Illuminating Shadow

When I was in third grade, the school bully lived in my neighborhood. I didn’t know that when I saw him standing on top of the jungle gym on the playground with his arms outstretched in a victory V. He was bigger than the other boys in my class. He didn’t fit in, and he evoked a complex mixture of emotions in me: fear, awe, anxiety, confused compassion.

I learned that our backyards adjoined at the corners, separated by two rows of bushes that grew together at the top, making for a not-so-secret cave-fort beneath them. One day he spied me hanging out in the fort and invited me over to swing. I loved to swing, and we didn’t have a swing set. Whatever reservations I had about him were quickly tamped down by my desire to have fun, and I crossed the threshold into his backyard. We didn’t say much to each other, and I don’t remember ever going there again. 

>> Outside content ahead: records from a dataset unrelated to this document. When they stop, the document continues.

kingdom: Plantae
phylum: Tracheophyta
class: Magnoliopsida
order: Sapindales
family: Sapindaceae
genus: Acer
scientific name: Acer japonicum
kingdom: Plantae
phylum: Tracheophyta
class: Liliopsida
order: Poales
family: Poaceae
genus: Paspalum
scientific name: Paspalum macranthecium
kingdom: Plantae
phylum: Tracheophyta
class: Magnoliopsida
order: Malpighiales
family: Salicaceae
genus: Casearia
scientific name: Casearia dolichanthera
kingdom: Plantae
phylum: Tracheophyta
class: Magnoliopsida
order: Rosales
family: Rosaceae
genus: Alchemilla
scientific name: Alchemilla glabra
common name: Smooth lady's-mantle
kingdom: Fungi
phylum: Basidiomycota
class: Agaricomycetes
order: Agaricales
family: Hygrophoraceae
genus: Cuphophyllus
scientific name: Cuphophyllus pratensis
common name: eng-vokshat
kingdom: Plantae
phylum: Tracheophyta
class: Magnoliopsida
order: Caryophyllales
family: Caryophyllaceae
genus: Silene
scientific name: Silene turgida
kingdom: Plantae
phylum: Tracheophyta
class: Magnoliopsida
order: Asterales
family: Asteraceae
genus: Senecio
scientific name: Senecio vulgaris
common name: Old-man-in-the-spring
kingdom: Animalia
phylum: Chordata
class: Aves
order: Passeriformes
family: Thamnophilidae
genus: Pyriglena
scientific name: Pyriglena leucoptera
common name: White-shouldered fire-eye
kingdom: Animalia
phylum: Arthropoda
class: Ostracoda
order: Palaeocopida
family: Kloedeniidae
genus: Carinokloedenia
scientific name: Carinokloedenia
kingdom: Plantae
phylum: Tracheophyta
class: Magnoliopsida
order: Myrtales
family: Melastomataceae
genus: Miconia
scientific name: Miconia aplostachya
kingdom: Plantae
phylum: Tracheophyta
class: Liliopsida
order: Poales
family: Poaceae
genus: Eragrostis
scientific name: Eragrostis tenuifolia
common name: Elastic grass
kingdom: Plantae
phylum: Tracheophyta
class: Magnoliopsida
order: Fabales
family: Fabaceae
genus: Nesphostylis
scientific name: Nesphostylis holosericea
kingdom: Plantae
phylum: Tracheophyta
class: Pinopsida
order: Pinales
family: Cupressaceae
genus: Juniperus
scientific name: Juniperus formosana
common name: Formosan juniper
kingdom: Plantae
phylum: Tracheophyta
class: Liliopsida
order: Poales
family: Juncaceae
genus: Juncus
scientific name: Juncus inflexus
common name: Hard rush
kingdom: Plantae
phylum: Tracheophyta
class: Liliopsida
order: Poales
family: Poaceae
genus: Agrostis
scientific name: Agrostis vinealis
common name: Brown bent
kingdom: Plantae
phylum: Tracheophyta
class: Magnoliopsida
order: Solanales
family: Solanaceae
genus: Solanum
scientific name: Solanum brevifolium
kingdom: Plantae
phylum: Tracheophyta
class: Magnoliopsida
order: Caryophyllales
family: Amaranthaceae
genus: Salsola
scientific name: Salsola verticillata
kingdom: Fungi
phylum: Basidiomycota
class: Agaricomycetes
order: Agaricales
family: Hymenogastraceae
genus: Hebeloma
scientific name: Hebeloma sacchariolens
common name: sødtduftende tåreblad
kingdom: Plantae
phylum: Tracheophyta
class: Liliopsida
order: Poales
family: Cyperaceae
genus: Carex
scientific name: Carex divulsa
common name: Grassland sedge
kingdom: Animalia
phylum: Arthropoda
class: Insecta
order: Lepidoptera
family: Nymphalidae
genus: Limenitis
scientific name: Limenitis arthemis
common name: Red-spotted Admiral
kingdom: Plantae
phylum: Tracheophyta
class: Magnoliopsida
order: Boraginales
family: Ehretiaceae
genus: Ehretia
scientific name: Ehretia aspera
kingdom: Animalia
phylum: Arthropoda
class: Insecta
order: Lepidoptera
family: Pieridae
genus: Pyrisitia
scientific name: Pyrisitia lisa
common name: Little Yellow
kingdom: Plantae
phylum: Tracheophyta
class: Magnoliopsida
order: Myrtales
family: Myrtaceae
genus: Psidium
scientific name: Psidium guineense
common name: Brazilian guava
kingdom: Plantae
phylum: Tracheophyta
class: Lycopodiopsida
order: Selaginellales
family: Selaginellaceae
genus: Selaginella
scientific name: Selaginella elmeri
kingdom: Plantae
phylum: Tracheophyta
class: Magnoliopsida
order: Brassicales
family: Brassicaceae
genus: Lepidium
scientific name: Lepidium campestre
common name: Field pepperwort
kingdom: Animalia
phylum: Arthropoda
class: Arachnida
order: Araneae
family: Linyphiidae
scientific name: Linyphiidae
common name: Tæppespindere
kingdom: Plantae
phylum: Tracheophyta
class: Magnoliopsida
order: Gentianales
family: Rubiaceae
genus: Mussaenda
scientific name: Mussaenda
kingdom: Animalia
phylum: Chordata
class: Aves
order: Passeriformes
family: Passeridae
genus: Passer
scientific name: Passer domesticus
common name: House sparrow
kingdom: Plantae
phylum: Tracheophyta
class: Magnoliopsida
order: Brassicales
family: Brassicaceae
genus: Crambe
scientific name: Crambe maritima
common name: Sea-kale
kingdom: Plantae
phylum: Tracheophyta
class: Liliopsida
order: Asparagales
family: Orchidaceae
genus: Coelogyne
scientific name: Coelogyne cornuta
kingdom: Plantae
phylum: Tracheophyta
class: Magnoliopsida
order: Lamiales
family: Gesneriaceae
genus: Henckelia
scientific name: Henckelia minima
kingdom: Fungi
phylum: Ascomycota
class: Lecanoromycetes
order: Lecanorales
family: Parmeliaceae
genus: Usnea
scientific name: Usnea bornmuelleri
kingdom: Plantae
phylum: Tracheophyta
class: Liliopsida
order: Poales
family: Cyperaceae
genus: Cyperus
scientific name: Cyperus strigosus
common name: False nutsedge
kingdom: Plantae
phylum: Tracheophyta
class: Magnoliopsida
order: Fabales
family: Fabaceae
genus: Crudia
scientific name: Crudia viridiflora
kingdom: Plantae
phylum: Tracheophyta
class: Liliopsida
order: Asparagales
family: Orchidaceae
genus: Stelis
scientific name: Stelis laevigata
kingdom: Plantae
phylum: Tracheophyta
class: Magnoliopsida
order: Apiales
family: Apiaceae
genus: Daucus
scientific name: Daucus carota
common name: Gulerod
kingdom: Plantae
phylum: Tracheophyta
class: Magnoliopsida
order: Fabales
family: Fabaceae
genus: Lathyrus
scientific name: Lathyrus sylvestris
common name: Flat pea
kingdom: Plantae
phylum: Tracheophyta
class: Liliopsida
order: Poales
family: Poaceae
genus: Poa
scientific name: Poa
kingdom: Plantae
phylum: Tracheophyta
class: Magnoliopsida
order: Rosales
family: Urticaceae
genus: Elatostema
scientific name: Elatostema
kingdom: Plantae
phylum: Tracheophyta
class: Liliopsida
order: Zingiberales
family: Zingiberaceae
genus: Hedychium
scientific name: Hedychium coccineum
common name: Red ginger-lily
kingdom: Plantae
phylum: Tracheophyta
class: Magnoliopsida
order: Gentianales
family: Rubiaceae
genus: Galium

During this season of celebrating light, we look more deeply into the heart of darkness, the shadows, and we seek illumination. The distribution of it, like so much, is inequitable and inconsistent. Abuse and injustice, illness and loss, poverty and violence—all of that and more–can cause the most vital light, that which flames within, to be dimmed. Those of us who have received, and continue to receive more light, are called upon to kindle embers that threaten to become ash, including our own.

The bully was a foster child . We were both broken in our different ways. He was kind to me and my brothers. We saw the light in him that our classmates didn’t. Forever after that time I soared on a swing in his backyard, I saw him as a protector, a light bearer rather than someone in shadow.

The play of light and shadow is not seasonal, but the lighting of candles and festivals of light all around the world this time of year bring what we anticipate and long for–beauty, joy and hope–reflecting what flames within and wants to shine so brilliantly, illuminating shadow, magnifying light.

One Reply to “”

  1. This is so beautiful, Jan. I cannot believe I almost missed reading it. So happy I caught it in my cluttered inbox mess.
    Thank you for sharing your story and your heart. You are a light in all our lives. And I am so grateful.